Amonite grinste höhnisch. »Hör auf zu koksen, du fettes Stück Mist. Du endest noch im Koma.«

Mit dem Gluckern einer Henne ging sie um den Tisch herum. Zum Teufel mit der Diskretion. Mit Amonite Victor legte sich niemand an.

Direkt hinter Frankie blieb sie stehen. Der stierte hyperventilierend vor sich hin.

»Was den Burschen hier anbelangt.« Sie steckte die Waffe weg und holte eine Drahtschlinge aus der Tasche. Mit einer flüssigen Bewegung öffnete sie sie und schlang sie dem Mann um den Hals. Dann zog sie zu. Frankie wand sich und schlug mit den Fingernägeln nach ihrem Gesicht. Sie beugte sich rückwärts aus seiner Reichweite und zog fester zu.

Frankie fuhr herum. Mit erstaunlicher Kraft bekam er Amonites Taille zu fassen und warf sie um. Amonite schnappte nach Luft. Damit hatte sie nicht gerechnet. Der Draht entglitt ihren Händen. Im nächsten Augenblick war Frankie über ihr und begann mit beiden Fäusten auf ihre Brust einzutrommeln. Mit einem Tritt verschaffte sie sich etwas Distanz und rollte sich seitwärts weg. Noch während sie taumelnd auf die Beine kam, riss sie die Waffe aus dem Halfter.

Frankie stürzte sich auf sie.

Amonite drückte ab.

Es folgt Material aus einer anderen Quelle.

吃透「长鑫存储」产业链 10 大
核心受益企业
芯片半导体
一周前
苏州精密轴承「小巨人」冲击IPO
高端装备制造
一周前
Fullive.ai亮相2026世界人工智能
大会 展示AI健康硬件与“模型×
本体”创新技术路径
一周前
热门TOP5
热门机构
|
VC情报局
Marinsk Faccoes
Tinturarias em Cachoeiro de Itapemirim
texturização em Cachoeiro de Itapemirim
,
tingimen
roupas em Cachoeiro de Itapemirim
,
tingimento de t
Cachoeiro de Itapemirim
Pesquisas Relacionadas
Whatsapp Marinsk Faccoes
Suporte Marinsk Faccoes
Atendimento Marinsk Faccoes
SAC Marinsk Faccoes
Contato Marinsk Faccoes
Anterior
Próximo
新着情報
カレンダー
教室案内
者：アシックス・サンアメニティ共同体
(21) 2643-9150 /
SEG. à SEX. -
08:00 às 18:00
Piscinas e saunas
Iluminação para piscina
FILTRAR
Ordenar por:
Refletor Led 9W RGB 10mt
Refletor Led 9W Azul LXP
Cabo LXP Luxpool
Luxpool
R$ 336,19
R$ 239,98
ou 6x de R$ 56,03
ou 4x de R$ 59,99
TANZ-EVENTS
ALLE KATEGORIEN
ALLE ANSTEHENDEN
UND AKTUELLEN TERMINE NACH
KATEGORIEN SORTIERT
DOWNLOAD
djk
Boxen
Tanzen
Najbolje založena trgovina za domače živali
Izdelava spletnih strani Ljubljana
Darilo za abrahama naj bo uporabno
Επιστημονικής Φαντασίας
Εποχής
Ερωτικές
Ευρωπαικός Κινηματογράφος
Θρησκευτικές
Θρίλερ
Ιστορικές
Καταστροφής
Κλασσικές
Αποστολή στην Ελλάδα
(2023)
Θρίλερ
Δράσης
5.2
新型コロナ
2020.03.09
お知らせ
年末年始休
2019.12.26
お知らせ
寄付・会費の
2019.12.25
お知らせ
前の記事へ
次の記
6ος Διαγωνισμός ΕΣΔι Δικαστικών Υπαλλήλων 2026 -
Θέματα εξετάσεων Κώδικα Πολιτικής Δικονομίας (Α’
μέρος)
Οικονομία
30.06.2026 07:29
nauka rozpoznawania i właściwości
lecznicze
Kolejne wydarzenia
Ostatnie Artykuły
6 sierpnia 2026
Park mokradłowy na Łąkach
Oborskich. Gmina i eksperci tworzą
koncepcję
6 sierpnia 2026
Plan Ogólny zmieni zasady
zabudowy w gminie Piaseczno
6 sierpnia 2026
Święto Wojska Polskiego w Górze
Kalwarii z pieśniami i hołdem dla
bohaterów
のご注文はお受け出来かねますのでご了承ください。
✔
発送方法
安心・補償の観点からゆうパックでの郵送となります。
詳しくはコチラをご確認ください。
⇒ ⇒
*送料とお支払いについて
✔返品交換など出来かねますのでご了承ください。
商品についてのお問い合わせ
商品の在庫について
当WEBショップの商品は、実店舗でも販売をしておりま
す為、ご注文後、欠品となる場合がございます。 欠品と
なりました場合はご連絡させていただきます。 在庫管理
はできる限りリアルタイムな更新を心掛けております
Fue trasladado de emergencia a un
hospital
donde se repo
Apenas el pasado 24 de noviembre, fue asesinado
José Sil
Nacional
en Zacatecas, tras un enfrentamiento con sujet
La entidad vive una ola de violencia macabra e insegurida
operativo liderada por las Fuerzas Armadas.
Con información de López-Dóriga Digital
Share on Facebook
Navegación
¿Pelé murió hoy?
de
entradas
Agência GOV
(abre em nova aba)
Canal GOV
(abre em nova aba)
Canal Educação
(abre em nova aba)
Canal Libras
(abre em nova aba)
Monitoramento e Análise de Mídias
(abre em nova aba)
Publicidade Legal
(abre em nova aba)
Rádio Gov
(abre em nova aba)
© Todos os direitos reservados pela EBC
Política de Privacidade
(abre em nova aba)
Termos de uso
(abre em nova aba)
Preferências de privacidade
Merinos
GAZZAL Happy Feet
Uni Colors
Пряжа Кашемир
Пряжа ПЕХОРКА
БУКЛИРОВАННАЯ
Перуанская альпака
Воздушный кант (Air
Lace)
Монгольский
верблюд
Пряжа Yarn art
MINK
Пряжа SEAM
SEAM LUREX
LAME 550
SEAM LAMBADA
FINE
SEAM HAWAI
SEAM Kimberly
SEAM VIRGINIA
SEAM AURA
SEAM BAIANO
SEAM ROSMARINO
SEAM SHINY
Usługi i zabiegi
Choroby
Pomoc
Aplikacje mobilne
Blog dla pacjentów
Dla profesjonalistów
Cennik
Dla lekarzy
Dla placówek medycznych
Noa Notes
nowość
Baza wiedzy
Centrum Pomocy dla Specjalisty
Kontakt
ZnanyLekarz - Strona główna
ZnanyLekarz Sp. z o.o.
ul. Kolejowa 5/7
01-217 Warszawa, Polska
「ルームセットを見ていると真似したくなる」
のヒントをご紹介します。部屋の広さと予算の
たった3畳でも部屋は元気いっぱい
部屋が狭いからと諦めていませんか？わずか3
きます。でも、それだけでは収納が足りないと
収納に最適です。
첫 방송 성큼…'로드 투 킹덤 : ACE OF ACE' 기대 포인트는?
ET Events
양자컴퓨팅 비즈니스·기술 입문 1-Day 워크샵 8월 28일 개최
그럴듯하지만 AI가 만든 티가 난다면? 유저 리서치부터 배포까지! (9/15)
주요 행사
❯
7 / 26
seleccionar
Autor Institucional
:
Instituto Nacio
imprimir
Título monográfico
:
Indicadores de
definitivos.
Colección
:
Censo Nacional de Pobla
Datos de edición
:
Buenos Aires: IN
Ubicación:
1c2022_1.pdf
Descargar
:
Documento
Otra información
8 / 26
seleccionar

Die erste Kugel warf Frankie ruckartig nach hinten, die nächsten rissen ihn wie einen Kreisel herum. Arme und Beine in unnatürlichen Winkeln von sich gestreckt, fiel er um.

»Wo, meinst du, dass du hingehst?«, rief Amonite Tony nach, während sie sich vollends aufrichtete.

Auf halbem Weg zur Tür blieb Tony wie vom Blitz getroffen stehen.

»Hier hast du noch was für deine Junkies.« Amonite warf drei in Plastikfolie verschweißte kleine Ziegel auf den Tisch.

»Wie ist denn die erste Probe angekommen?«

»Sie waren ganz wild drauf.«

»Gut. Nachschub ist unterwegs. Sieh einfach zu, dass du mein Geld auftreibst.«

Tony wankte zurück an den Tisch. Er zog die drei Ziegel durch die weißen Linien auf dem Tisch auf sich zu. Schnaufend sank er zurück auf den Stuhl.

Amonite verließ das Hinterzimmer. Der Schankraum war wie leergefegt. Halb ausgetrunkene Gläser standen auf den Tischen wie die Überbleibsel einer Party. Sie ging hinaus auf die Straße. Der kühle Regen tat gut im Gesicht. Sie atmete tief ein und spürte den Rest ihres Zorns versickern. Sie schlug die Richtung zum Markt ein, auf dem es vor Kundschaft nur so wimmelte. Sie nahm sich einen leuchtend roten Apfel von einem der Stände. Der Verkäufer sah gerade in die andere Richtung, in die Unterhaltung mit einem Kunden vertieft. Während sie davonschlenderte, warf sie den Apfel in die Luft und fing ihn wieder auf.

Sie konnte Schnitzer nicht haben und Tony hatte einen Mordsmist gebaut. Leute mussten für ihre Fehler bezahlen. Wenn er das Geld morgen nicht hätte, würde sie auch ihn töten müssen. Das war nichts Persönliches. Geschäft war Geschäft.

Sie biss in den Apfel. Er war knackig und saftig. Hinter ihr war eine Sirene zu hören. Es wurde geschrien. Offensichtlich hatte man die Leichen entdeckt. Es würde sich bald wie ein Virus bei den Gangs herumsprechen: Amonite Victor, die Totgeglaubte, war wieder da.